Okunacak bölüm:
————

Albayrak’ın istifası çare olmaz: Türkiye kapitalizminin krizi büyüyor

10.11.2020 - 08:27
Haberi paylaş

Krizin sorumlusu AKP-MHP iktidarı, Berat Albayrak’ın yıpranan yüzünün yerine yeni bir isim buldu.

İstifasını Instagram’dan açıklayan Albayrak, kararına “sağlık sorunlarını” gerekçe gösterirken, “ihmal ettiği ailesine artık zaman ayıracağını” ifade etti. Albayrak açıklamasında, “At izinin it izine karıştığını, Hak ve batılı ayırt etmenin zorlaştığını” söyledi. 

24 saatlik belirsizliğin ardından AKP Mersin Milletvekili Lütfi Elvan, Sanayi ve Hazine Bakanlığı görevine atandı.

————

Veri öğeleri
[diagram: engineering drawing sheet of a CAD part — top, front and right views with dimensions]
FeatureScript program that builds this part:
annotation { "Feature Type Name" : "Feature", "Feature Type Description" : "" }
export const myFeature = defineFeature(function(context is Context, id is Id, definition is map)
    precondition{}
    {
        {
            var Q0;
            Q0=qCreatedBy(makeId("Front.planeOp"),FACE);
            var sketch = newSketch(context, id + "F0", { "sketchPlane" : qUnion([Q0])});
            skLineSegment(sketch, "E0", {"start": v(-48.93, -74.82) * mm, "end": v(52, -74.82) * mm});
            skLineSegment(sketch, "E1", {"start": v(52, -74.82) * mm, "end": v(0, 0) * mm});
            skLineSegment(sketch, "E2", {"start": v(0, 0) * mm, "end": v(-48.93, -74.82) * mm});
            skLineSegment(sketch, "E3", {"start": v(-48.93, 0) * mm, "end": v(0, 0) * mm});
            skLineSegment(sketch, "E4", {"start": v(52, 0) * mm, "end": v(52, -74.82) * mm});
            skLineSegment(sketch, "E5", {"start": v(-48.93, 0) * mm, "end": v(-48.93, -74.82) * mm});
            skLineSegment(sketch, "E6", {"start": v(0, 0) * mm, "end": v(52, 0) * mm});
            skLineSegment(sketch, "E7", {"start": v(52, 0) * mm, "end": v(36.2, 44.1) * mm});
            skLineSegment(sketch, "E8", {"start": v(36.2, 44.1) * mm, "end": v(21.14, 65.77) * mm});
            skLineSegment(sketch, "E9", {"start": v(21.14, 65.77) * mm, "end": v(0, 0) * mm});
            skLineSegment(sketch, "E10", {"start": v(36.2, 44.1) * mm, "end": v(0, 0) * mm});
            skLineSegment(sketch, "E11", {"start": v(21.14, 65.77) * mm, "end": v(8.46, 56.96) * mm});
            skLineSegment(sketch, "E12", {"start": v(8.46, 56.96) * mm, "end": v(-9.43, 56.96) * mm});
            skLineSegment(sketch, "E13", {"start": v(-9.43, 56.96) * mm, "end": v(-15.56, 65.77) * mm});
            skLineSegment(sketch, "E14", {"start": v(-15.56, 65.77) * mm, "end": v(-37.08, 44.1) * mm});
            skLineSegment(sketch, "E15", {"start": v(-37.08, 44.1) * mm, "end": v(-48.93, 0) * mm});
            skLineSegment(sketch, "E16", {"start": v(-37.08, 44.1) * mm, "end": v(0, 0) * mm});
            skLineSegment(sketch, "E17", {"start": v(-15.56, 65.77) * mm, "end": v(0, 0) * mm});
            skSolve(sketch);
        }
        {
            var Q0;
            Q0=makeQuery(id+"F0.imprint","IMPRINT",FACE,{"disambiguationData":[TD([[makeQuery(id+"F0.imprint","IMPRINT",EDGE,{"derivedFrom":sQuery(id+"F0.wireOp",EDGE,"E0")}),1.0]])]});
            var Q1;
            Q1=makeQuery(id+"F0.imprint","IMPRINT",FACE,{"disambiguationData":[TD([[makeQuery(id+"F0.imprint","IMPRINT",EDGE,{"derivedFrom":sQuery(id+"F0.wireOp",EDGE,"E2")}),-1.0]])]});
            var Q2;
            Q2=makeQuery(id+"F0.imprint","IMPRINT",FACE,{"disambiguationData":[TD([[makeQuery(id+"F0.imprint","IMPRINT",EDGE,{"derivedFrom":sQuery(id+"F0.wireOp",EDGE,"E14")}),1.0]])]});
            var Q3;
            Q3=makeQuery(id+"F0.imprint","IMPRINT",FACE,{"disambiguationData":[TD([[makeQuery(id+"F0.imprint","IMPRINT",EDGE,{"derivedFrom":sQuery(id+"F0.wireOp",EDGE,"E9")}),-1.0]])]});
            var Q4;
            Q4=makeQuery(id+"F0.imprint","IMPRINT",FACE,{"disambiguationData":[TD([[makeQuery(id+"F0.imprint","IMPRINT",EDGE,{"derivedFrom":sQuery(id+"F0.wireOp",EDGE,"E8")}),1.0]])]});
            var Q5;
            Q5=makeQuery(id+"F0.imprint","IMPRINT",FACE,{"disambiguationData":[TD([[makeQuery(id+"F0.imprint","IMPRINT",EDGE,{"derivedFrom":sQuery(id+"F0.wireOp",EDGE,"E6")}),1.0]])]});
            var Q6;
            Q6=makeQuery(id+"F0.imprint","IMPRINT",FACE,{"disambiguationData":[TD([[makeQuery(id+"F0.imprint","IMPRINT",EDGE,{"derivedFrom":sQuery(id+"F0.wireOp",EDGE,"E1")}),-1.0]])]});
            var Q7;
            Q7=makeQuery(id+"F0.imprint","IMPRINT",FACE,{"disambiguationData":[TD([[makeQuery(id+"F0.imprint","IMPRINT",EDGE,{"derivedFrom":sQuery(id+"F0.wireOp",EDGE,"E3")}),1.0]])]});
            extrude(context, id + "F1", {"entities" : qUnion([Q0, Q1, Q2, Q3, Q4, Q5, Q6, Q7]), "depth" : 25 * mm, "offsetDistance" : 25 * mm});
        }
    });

————

Görevleriniz:
1. Okunacak bölüme göre Albayrak istifasını nereden açıkladı?
2. Lütfen okunacak bölümde tırnak içinde verilen bütün ifadeleri sıralayın.

Yanıtlar:
1. Instagram'dan.

2.
- sağlık sorunlarını
- ihmal ettiği ailesine artık zaman ayıracağını
- At izinin it izine karıştığını, Hak ve batılı ayırt etmenin zorlaştığını